Take the entries below and print only the lines from the one with "(3,3'-diaminobenzidine) immunohistochemical staining" through the one with "of human endometrial", exactly as they stand, both ends included.

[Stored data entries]
*** Block opens ***

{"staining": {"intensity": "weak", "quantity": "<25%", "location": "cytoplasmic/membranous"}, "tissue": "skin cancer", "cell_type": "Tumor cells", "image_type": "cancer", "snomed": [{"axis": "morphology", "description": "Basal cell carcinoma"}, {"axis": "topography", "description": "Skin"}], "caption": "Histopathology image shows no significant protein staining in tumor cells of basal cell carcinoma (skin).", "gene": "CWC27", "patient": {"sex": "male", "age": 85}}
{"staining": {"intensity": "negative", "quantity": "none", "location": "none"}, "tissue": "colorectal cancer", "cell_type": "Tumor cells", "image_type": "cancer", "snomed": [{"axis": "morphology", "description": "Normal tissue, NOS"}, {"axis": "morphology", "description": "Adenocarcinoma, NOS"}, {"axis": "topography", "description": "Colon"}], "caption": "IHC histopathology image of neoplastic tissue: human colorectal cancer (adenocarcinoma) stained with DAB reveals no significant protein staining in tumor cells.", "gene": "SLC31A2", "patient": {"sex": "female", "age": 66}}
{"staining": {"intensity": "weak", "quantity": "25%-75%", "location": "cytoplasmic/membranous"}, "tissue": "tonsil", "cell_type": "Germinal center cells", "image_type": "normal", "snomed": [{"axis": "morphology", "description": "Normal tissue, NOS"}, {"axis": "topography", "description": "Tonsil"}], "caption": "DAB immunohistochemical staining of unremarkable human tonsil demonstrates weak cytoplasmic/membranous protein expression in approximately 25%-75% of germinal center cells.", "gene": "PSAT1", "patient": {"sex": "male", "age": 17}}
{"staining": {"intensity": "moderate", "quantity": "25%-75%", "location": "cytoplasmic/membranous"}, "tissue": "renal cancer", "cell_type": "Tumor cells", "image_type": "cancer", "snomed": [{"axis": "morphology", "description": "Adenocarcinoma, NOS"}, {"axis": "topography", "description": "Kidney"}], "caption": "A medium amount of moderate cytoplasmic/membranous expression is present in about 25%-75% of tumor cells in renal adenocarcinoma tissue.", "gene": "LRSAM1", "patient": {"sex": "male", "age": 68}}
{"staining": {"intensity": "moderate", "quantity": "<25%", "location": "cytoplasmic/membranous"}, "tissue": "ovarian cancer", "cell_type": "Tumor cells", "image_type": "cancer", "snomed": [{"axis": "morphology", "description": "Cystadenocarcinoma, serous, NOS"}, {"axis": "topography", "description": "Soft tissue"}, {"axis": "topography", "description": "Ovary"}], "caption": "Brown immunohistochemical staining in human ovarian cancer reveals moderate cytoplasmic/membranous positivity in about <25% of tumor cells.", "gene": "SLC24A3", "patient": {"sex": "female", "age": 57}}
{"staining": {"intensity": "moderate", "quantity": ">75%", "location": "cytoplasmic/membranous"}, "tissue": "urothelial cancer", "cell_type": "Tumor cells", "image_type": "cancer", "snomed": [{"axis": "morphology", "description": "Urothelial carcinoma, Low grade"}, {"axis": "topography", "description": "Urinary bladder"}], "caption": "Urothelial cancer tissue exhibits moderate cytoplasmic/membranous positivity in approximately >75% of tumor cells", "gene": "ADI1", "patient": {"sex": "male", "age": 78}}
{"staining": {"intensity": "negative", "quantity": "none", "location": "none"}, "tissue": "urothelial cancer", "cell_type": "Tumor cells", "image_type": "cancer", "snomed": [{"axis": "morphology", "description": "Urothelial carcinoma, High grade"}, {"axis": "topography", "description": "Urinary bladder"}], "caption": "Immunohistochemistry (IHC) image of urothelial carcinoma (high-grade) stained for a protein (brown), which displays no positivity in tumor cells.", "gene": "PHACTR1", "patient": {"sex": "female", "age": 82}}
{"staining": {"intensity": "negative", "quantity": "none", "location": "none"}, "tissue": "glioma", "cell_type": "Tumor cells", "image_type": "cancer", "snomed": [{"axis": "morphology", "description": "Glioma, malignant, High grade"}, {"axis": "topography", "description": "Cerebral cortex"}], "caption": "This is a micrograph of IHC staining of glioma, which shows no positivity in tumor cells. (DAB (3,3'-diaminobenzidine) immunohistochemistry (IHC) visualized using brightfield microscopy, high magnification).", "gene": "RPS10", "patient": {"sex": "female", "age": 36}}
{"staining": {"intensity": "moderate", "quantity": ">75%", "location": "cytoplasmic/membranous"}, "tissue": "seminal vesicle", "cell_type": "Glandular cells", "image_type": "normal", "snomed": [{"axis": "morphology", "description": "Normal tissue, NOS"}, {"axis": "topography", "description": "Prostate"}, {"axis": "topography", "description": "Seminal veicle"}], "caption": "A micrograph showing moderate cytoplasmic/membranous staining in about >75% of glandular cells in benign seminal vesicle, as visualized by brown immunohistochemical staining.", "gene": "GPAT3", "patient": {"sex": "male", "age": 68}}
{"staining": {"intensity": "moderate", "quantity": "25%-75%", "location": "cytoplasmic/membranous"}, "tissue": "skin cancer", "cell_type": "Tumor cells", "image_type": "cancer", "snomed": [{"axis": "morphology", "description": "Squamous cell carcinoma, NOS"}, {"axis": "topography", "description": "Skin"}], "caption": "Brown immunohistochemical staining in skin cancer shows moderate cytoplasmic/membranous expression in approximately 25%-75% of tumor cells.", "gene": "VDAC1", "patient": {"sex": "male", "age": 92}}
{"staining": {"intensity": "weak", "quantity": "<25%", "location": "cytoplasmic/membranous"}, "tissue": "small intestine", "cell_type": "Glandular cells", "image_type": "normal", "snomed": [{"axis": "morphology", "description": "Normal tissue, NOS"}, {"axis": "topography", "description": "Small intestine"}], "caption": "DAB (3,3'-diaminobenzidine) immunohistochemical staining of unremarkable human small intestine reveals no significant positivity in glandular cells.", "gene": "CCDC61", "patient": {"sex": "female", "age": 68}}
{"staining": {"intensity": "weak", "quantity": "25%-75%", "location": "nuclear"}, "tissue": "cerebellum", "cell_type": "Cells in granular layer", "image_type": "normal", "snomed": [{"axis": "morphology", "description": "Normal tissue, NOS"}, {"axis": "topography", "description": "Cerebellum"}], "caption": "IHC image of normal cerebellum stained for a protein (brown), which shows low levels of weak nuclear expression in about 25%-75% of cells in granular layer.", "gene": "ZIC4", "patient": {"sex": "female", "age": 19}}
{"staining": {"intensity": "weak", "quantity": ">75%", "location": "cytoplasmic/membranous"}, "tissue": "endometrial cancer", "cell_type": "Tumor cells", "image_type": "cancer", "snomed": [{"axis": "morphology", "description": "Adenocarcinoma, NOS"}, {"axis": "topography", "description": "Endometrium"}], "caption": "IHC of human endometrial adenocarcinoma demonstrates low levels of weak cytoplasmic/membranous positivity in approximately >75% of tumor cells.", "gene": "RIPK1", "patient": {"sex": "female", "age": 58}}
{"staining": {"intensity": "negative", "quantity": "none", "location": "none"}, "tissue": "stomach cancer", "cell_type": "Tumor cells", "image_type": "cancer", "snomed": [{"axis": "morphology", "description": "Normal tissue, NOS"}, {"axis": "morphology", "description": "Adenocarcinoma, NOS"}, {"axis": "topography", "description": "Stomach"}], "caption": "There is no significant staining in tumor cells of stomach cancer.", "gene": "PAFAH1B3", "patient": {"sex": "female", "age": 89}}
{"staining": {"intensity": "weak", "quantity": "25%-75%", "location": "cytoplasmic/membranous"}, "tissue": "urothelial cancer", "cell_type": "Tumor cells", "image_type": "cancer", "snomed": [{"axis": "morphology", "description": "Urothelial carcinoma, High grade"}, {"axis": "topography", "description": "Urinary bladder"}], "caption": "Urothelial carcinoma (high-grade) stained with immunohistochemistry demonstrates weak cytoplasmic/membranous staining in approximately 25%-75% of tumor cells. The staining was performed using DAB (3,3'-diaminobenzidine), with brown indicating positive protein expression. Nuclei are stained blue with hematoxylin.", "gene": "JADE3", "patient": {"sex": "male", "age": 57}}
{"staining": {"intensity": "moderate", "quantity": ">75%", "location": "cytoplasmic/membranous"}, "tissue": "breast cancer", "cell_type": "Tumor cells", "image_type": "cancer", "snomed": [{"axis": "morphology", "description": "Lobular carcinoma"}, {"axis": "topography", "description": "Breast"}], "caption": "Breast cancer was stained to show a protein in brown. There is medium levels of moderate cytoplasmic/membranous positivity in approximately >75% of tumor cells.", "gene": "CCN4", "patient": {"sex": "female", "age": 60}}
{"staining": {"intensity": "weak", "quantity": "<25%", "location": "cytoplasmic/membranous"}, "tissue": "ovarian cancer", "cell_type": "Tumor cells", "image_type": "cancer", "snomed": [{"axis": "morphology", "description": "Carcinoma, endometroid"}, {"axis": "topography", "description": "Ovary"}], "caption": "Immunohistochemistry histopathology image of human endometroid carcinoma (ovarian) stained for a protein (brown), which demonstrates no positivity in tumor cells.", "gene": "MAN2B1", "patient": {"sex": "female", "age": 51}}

*** Block closes ***

◆ **SOLUTION**
{"staining": {"intensity": "weak", "quantity": "<25%", "location": "cytoplasmic/membranous"}, "tissue": "small intestine", "cell_type": "Glandular cells", "image_type": "normal", "snomed": [{"axis": "morphology", "description": "Normal tissue, NOS"}, {"axis": "topography", "description": "Small intestine"}], "caption": "DAB (3,3'-diaminobenzidine) immunohistochemical staining of unremarkable human small intestine reveals no significant positivity in glandular cells.", "gene": "CCDC61", "patient": {"sex": "female", "age": 68}}
{"staining": {"intensity": "weak", "quantity": "25%-75%", "location": "nuclear"}, "tissue": "cerebellum", "cell_type": "Cells in granular layer", "image_type": "normal", "snomed": [{"axis": "morphology", "description": "Normal tissue, NOS"}, {"axis": "topography", "description": "Cerebellum"}], "caption": "IHC image of normal cerebellum stained for a protein (brown), which shows low levels of weak nuclear expression in about 25%-75% of cells in granular layer.", "gene": "ZIC4", "patient": {"sex": "female", "age": 19}}
{"staining": {"intensity": "weak", "quantity": ">75%", "location": "cytoplasmic/membranous"}, "tissue": "endometrial cancer", "cell_type": "Tumor cells", "image_type": "cancer", "snomed": [{"axis": "morphology", "description": "Adenocarcinoma, NOS"}, {"axis": "topography", "description": "Endometrium"}], "caption": "IHC of human endometrial adenocarcinoma demonstrates low levels of weak cytoplasmic/membranous positivity in approximately >75% of tumor cells.", "gene": "RIPK1", "patient": {"sex": "female", "age": 58}}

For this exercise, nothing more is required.